Le 15 novembre 2016 est une date noire dans les annales de la justice tunisienne. Ce jour-là, on a décidé de libérer les assassins présumés de feu Lotfi Nagdh, lynché à mort le 18 octobre 2012. Son lynchage était filmé, ses lyncheurs étaient authentifiés, mais la justice a décidé que le martyr n'avait pas d'assassin. Polémique, scandale, soutiens de toutes parts y compris des juges eux-mêmes qui trouvent le verdict déséquilibré, mais cela n'a rien changé à la donne. Cinq mois après, en dépit de l'appel, les coupables continuent à jouir de leur liberté. Le 15 juin 2016 est une autre date noire dans les annales de la justice tunisienne. Le chef du bureau de poste de la ville de Tozeur, Ahmed Ben Othman reçoit un coursier missionné par le substitut du procureur de la République près du Tribunal de Tozeur pour récupérer du courrier. A défaut de présenter une procuration spécifique, et conformément à la loi, l'agent postal refuse de remettre le courrier. Le substitut du procureur furieux, le fait alors convoquer puis le fait traduire devant le juge cantonal qui émet immédiatement un mandat de dépôt. Quelques heures plus tard, M. Ben Othman est arrêté et placé en garde à vue. Polémique, grosse polémique. Les postiers entrent en grève générale en soutien à leur collègue détenu injustement. Médias, politiques, syndicats,avocats et même magistrats dénoncent l'arbitraire. Une semaine après, le postier est libéré. Neuf mois après, on n'a toujours pas d'écho sur une quelconque sanction du substitut en dépit de son zèle avéré. Le3 mars 2017 est encore une date noire dans les annales de notre justice. Trois ministres de Ben Ali sont condamnés dans l'affaire dite de Mariah Carey à six ans de prison ferme. Dans cette même affaire, un coursier dont le seul crime est d'avoir remis les tickets du concert, a subi la même condamnation ! Un jour plus tôt, Habib Ben Yahya ancien secrétaire général de l'Union du Maghreb Arabe, ancien ministre des Affaires étrangères, ancien ministre de la Défense, est condamné à cinq ans de prison ferme. Son crime ? En sa qualité de ministre de la Défense, il a signé en 1997 les documents permettant la cession d'un terrain militaire à Zine El Abidine Ben Ali (à l'époque président tout puissant de la République) pour construire sa résidence principale à Sidi Dherif.
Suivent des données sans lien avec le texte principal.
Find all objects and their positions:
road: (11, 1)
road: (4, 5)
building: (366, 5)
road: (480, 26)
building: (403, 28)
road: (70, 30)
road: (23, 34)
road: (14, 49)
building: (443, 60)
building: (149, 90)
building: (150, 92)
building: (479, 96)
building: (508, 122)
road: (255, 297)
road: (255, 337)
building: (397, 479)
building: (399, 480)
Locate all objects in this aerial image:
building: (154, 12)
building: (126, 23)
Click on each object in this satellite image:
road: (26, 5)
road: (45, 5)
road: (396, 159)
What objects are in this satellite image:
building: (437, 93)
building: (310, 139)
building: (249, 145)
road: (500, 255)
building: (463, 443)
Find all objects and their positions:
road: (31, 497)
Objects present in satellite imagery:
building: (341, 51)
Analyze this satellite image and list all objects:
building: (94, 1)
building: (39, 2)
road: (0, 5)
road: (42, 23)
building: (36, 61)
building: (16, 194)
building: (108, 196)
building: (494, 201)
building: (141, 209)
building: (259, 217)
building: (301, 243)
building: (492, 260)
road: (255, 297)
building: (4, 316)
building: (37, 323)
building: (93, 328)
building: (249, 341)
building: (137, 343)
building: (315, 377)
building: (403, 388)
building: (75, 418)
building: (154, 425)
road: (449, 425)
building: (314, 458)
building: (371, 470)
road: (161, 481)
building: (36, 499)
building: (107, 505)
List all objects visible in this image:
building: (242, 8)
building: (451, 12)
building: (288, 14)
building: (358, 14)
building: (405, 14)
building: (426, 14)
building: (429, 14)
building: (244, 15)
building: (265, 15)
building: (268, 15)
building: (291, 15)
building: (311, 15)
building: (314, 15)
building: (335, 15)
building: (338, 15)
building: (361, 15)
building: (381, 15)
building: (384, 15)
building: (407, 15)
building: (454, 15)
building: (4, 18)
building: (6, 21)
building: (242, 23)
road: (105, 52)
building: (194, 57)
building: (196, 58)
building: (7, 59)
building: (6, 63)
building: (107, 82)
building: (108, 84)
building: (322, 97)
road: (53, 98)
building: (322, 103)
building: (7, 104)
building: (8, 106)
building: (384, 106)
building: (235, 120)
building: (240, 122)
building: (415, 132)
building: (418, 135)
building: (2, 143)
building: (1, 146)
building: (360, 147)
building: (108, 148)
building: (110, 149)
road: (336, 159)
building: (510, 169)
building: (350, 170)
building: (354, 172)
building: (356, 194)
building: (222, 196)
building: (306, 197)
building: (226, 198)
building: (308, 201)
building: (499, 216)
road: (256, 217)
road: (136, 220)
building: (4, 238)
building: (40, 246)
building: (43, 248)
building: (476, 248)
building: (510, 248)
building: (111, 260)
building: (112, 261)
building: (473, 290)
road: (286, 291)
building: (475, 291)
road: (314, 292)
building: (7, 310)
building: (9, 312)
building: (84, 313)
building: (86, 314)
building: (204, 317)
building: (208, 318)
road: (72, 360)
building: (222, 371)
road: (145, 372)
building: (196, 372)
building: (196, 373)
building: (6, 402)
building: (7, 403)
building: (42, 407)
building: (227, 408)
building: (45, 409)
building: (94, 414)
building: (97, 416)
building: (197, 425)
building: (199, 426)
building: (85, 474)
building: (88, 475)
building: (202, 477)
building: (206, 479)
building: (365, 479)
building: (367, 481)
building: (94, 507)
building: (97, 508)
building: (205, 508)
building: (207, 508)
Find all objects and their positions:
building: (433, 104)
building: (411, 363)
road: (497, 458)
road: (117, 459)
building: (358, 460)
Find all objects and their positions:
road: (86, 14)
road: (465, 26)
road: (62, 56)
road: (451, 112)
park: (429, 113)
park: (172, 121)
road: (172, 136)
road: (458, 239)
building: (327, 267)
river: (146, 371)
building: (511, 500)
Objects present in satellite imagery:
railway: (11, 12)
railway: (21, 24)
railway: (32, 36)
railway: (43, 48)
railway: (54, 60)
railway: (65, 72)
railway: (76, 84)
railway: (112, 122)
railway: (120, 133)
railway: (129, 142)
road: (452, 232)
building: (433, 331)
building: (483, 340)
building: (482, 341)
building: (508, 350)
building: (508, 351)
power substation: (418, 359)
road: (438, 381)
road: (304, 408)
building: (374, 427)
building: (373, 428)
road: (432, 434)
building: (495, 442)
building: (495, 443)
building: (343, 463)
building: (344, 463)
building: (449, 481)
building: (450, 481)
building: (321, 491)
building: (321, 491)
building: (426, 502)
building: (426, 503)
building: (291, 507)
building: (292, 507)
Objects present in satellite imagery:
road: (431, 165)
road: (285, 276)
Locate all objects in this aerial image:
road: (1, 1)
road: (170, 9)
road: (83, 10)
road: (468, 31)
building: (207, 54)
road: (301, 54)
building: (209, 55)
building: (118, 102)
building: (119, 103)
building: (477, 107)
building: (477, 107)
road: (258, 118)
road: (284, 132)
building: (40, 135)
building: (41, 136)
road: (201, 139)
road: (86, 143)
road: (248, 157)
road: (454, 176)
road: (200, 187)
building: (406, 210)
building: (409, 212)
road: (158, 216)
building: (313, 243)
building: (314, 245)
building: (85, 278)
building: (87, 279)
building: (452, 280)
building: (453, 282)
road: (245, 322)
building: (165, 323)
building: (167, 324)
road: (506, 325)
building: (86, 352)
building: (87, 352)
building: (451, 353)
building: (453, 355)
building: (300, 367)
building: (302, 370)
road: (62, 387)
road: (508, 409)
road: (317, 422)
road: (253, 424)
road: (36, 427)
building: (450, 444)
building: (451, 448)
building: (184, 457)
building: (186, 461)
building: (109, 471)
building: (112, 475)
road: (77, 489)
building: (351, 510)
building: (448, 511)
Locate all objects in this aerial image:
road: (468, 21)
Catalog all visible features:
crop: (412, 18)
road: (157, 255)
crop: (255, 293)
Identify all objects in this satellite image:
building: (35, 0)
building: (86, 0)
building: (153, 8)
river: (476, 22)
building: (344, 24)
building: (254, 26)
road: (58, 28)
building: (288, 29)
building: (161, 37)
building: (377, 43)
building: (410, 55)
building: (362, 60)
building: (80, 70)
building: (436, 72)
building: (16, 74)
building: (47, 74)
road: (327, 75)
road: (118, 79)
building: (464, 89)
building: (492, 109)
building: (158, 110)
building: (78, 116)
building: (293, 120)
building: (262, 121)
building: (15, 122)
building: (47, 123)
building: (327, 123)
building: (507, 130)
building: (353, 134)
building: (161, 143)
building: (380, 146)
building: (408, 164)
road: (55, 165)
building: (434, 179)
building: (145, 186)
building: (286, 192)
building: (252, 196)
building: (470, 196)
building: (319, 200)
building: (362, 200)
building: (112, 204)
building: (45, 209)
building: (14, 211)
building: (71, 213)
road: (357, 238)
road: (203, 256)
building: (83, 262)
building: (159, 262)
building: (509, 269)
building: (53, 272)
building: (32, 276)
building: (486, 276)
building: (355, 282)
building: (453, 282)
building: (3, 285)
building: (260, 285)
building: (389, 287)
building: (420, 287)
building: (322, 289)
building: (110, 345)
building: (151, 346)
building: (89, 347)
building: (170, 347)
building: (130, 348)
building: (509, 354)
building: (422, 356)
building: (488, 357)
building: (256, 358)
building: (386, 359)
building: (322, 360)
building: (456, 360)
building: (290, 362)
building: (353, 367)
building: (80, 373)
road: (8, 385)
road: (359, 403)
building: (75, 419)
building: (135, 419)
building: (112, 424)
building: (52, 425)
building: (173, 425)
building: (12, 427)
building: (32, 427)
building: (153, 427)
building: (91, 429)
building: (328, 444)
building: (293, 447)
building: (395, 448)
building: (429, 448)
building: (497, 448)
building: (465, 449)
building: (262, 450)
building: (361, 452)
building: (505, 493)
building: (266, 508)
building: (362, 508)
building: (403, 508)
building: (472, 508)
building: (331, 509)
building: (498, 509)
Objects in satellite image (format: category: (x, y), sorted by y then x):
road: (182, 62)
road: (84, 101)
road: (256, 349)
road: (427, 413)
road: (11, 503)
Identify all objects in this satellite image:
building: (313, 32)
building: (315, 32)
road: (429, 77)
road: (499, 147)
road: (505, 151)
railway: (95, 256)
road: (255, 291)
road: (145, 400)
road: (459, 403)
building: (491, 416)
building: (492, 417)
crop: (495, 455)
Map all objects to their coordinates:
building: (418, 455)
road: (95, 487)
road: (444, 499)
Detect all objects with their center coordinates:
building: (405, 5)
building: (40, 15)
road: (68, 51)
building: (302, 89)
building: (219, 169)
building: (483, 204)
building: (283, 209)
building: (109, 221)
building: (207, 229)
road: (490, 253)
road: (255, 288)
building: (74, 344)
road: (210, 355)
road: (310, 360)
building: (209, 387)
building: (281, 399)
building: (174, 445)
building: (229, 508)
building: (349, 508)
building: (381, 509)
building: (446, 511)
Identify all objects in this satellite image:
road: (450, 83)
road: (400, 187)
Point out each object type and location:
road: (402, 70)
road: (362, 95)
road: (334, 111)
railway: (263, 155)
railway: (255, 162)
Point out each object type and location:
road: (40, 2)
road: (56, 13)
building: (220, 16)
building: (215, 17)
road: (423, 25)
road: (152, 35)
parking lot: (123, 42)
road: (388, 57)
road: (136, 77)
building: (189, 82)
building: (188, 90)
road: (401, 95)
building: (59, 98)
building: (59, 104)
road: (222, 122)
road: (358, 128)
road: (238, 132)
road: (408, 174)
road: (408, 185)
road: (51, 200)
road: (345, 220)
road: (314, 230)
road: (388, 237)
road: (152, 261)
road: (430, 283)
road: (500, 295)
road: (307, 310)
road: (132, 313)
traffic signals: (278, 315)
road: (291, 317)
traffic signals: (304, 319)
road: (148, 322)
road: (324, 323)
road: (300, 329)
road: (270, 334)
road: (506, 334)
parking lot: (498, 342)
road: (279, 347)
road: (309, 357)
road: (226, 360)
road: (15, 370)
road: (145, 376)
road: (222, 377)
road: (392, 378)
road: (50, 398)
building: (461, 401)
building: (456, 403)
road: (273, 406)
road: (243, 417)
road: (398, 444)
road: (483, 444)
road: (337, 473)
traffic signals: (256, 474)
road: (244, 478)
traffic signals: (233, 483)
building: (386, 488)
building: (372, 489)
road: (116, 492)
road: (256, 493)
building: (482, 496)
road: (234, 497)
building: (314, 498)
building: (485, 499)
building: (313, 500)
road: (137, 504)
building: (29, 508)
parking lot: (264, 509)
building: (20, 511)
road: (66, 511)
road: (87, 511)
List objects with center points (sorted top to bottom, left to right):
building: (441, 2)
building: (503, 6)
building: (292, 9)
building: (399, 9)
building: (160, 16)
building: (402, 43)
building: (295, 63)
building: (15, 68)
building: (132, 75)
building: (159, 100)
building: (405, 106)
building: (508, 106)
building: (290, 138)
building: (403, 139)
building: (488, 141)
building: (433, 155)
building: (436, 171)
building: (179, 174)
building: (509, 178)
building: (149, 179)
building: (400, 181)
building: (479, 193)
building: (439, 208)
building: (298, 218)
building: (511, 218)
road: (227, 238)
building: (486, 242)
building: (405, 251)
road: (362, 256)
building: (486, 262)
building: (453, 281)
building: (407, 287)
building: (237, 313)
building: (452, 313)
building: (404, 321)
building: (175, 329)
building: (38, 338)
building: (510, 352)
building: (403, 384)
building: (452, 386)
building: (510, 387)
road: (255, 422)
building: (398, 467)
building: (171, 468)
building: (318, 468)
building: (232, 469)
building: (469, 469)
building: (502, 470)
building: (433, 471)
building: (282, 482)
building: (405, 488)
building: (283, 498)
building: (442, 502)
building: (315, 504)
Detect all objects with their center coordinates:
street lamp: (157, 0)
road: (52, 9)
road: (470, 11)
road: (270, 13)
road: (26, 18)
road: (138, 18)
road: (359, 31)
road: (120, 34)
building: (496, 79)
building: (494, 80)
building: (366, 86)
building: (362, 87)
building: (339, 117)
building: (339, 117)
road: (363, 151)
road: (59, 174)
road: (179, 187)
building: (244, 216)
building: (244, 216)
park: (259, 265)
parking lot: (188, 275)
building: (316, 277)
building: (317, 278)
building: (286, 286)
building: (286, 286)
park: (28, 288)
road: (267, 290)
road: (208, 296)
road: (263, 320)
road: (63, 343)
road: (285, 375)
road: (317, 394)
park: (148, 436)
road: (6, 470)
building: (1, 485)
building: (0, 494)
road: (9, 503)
Il n'y a eu ni enrichissement personnel, ni mort d'homme, ni même victime. Toutes ces affaires sont purement politiques déclenchées au lendemain de la révolution. Règlement de comptes ? Ça y ressemble ! La justice peut-elle se permettre des règlements de compte ? Non et au grand jamais non ! Pas dans une démocratie, pas dans un Etat qui se respecte en tout cas. Mais comme notre Etat est dirigé par un chef qui se déculotte devant un syndicaliste, il n'est pas surprenant de voir un juge régler ses comptes avec un homme d'Etat. Les ministres condamnés ont servi l'Etat. Quand bien même ils auraient eu à servir un dictateur (de gré ou de force ou par intérêt), ils ont quand même servi l'Etat. Samira Khayache, alors ministre de l'Equipement, a mouillé sa chemise pour goudronner des routes vers des régions désenclavées. Tijani Haddad a mouillé sa chemise pour remplir des centaines d'avions de touristes. Kamel Haj Sassi a mouillé sa chemise pour aider des milliers de pauvres. Habib Ben Yahya est réputé avoir été un des meilleurs MAE de l'Histoire du pays. La justice doit être au-dessus de tout le monde et tout le monde se doit d'être égal devant la justice. Ceci est un principe immuable et indiscutable. Seulement voilà, s'agissant des affaires politiques de l'ancien régime, nous avons choisi la voie de la justice transitionnelle et non la justice ordinaire et ceci a été énoncé dans une loi en bonne et due forme. Le hic, c'est que l'on n'est pas allé au bout de notre idée et on a mis une revancharde sélective à la tête de l'appareil devant assurer cette justice transitionnelle. Cet appareil a donné la parole à des victimes, des pseudo-victimes et des mythomanes et zappé les anciens responsables de l'Etat par qui beaucoup d'abus de divers genres ont transité. Si l'on devait mettre en prison des hommes d'Etat et des coursiers pour des tickets de concert, continuons dans la même logique et mettons en prison les procureurs qui ont fermé les yeux sur les abus, les journalistes qui n'ont pas relayé les abus, les inspecteurs de finances qui n'ont pas contrôlé fiscalement Ben Ali et sa famille… Tant qu'on est dans la revanche, allons jusqu'au bout de la logique et mettons tout le monde en prison !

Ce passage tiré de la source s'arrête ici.